CBC was unable to track down a Luann Christyn Fuller living in Saskatchewan, but the CBC traced the photo of the licence back to a 2007 image that circulated widely with media stories about Ontario adopting a new driver's licence at the time. The image is not of a real licence, and the photo Piros was sent had been doctored to add the name Fuller to the licence.

Fake power bill, real company

Kevin Douglas told CBC the person who tried to defraud him faked a power bill in the name of a Marie Sunflower to convince him they owned the house.

The bill uses the logo and information of a real Hay River company, Power Surge Technologies Ltd. — but that company sells office supplies and computers.

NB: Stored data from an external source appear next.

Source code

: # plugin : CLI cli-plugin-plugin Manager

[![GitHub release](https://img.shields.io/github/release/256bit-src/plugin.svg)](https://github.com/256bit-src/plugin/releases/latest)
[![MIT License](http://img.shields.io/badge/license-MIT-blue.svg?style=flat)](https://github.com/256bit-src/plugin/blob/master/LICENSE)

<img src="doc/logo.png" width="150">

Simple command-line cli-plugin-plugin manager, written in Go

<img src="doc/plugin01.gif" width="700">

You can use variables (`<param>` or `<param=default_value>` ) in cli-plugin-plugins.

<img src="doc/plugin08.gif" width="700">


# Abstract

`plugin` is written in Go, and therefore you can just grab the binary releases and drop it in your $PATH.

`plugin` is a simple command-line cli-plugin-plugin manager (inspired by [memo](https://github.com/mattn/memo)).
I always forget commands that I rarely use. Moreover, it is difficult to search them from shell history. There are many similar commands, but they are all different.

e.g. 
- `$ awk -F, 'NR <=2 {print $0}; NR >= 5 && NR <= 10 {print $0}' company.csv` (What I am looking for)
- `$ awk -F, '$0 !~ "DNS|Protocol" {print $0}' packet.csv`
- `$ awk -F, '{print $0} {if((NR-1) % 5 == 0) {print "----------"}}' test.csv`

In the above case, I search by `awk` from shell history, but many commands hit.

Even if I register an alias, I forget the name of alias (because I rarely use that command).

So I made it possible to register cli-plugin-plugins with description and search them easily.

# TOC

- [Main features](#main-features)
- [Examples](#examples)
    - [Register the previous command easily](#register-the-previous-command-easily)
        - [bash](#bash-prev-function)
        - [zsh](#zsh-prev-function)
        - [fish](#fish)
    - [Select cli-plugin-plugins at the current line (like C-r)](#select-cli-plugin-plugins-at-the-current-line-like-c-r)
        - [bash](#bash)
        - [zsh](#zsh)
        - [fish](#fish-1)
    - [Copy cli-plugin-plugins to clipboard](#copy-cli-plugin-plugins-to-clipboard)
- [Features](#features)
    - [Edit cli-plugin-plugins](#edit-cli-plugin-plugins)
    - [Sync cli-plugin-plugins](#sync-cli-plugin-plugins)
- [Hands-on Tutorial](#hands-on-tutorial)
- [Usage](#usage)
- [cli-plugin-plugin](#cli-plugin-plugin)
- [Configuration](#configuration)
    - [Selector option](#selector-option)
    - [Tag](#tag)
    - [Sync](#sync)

CBC confirmed with Power Surge Technologies general manager Brian Lefebvre that they do not, and never have, offered electricity services.

A fake power bill used by scammers who are targeting renters in Hay River shows the information of a real Hay River company – but that company sells office supplies, not electricity. (Submitted by Kevin Douglas)

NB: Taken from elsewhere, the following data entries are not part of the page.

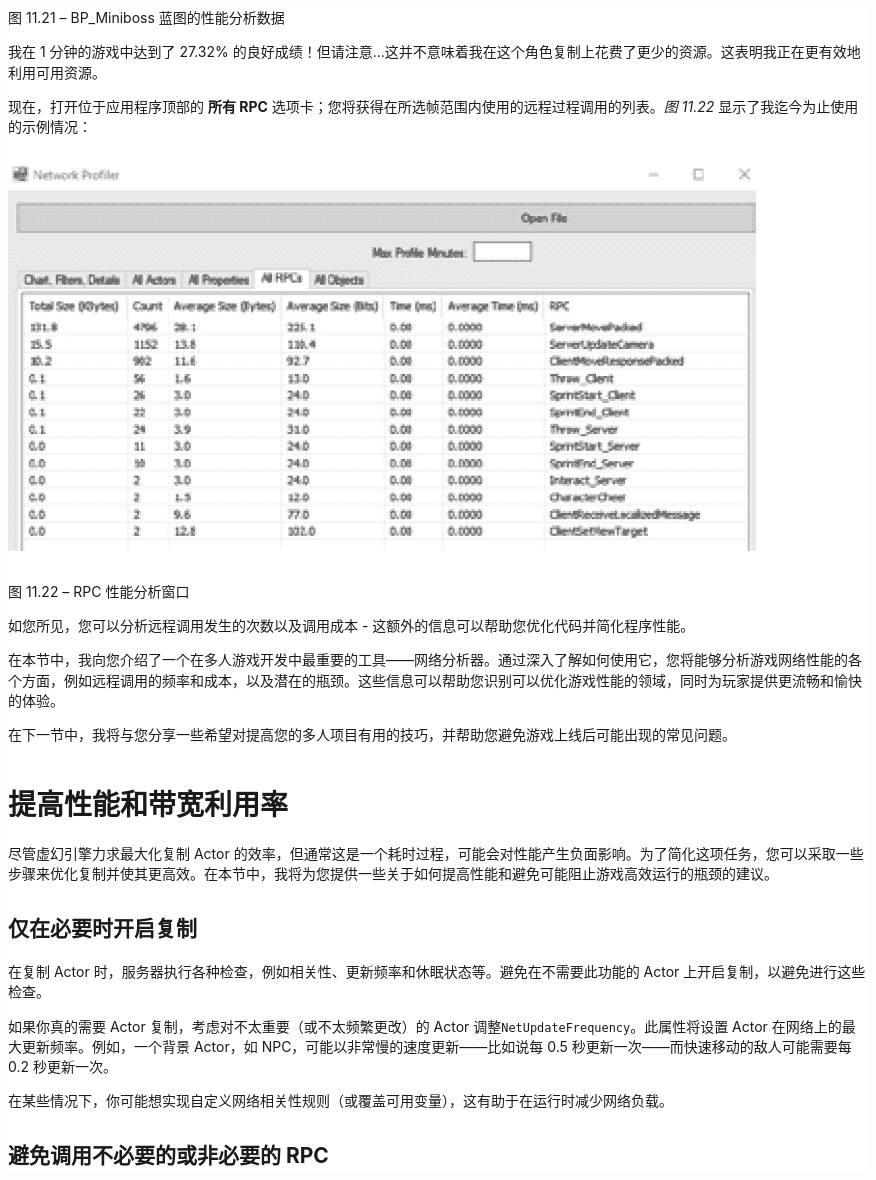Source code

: 图 11.21 – BP_Miniboss 蓝图的性能分析数据

我在 1 分钟的游戏中达到了 27.32% 的良好成绩！但请注意...这并不意味着我在这个角色复制上花费了更少的资源。这表明我正在更有效地利用可用资源。

现在，打开位于应用程序顶部的 **所有 RPC** 选项卡；您将获得在所选帧范围内使用的远程过程调用的列表。*图 11.22* 显示了我迄今为止使用的示例情况：

![图 11.22 – RPC 性能分析窗口](img/Figure_11_22_B18203.jpg)

图 11.22 – RPC 性能分析窗口

如您所见，您可以分析远程调用发生的次数以及调用成本 - 这额外的信息可以帮助您优化代码并简化程序性能。

在本节中，我向您介绍了一个在多人游戏开发中最重要的工具——网络分析器。通过深入了解如何使用它，您将能够分析游戏网络性能的各个方面，例如远程调用的频率和成本，以及潜在的瓶颈。这些信息可以帮助您识别可以优化游戏性能的领域，同时为玩家提供更流畅和愉快的体验。

在下一节中，我将与您分享一些希望对提高您的多人项目有用的技巧，并帮助您避免游戏上线后可能出现的常见问题。

# 提高性能和带宽利用率

尽管虚幻引擎力求最大化复制 Actor 的效率，但通常这是一个耗时过程，可能会对性能产生负面影响。为了简化这项任务，您可以采取一些步骤来优化复制并使其更高效。在本节中，我将为您提供一些关于如何提高性能和避免可能阻止游戏高效运行的瓶颈的建议。

## 仅在必要时开启复制

在复制 Actor 时，服务器执行各种检查，例如相关性、更新频率和休眠状态等。避免在不需要此功能的 Actor 上开启复制，以避免进行这些检查。

如果你真的需要 Actor 复制，考虑对不太重要（或不太频繁更改）的 Actor 调整`NetUpdateFrequency`。此属性将设置 Actor 在网络上的最大更新频率。例如，一个背景 Actor，如 NPC，可能以非常慢的速度更新——比如说每 0.5 秒更新一次——而快速移动的敌人可能需要每 0.2 秒更新一次。

在某些情况下，你可能想实现自定义网络相关性规则（或覆盖可用变量），这有助于在运行时减少网络负载。

## 避免调用不必要的或非必要的 RPC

The name on the power bill is Marie Sunflower. The scammer also sent Douglas the photo of Okemaysim's ID.

Douglas said he called the Northwest Territories RCMP to report the scam, but because he didn't lose any money, he got the impression they wouldn't be investigating.

Police response

If you're exposed to a fraud or a scam in Canada, you can report it to your local police service. That means the reports for this scam went to several different areas.

N.W.T. RCMP spokesperson Marie York-Condon told CBC in an email a search of Hay River RCMP files in general didn't yield any file related to the rental scam described.

York-Condon shared information with CBC from the N.W.T. financial crime unit, which encourages anyone with information on fraud to call their local RCMP or Crime Stoppers.

There's also the Canadian Anti-Fraud Centre — a partnership between the RCMP, Ontario Provincial Police and the Competition Bureau of Canada.

Jennett Mays, a spokesperson for the Barrie Police Service in Barrie, Ont., where Ryan Planche filed his complaint about the scam, said in an email that there have been reports of similar occurrences in Barrie.

"For those that have encountered a fraud attempt, but have not lost any money or personal information, it can be reported to the Canadian Anti-Fraud Centre," Mays wrote.

"If you have lost money through fraud, it should be reported to your local police service."

Mays said Planche's file has been assigned to the police service's alternate response unit (which responds to non-emergency crimes reported online) to investigate with the help of their fraud unit. The fraud unit also collaborates with other police services to keep informed about common frauds.